### ASSIGNMENT
Check each line of the records for "Казанской"; collect those that have it.

┌─ TASK DATA

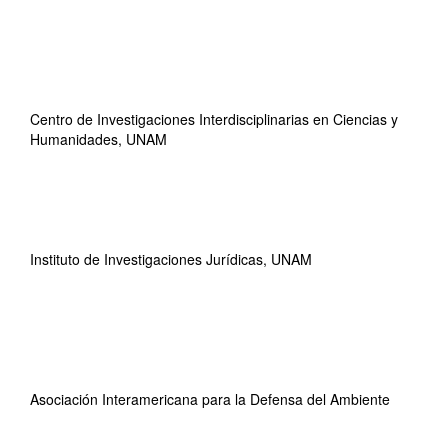
Centro de Investigaciones Interdisciplinarias en Ciencias y
Humanidades, UNAM
Instituto de Investigaciones Jurídicas, UNAM
Asociación Interamericana para la Defensa del Ambiente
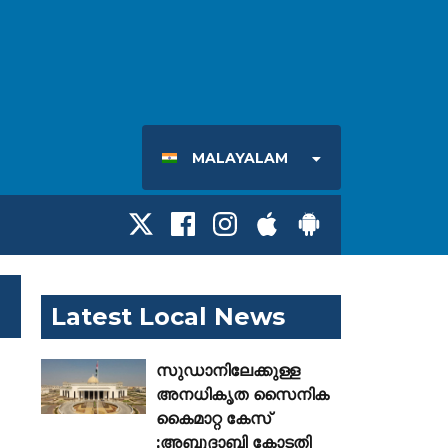
MALAYALAM
Latest Local News
സുഡാനിലേക്കുള്ള
അനധികൃത സൈനിക
കൈമാറ്റ കേസ്
;അബുദാബി കോടതി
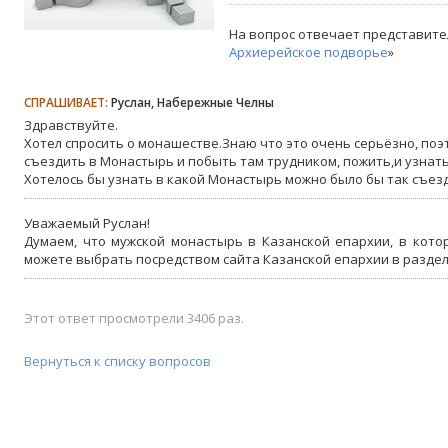
На вопрос отвечает представите
Архиерейское подворье
»
СПРАШИВАЕТ:
Руслан, Набережные Челны
Здравствуйте.
Хотел спросить о монашестве.Знаю что это очень серьёзно, поэ
съездить в Монастырь и побыть там трудником, пожить,и узнать
Хотелось бы узнать в какой Монастырь можно было бы так съез
Уважаемый Руслан!
Думаем, что мужской монастырь в Казанской епархии, в кото
можете выбрать посредством сайта Казанской епархии в разде
Этот ответ просмотрели 3406 раз.
Вернуться к списку вопросов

└─

### ANSWER FOR THIS EXERCISE
Думаем, что мужской монастырь в Казанской епархии, в кото
можете выбрать посредством сайта Казанской епархии в разде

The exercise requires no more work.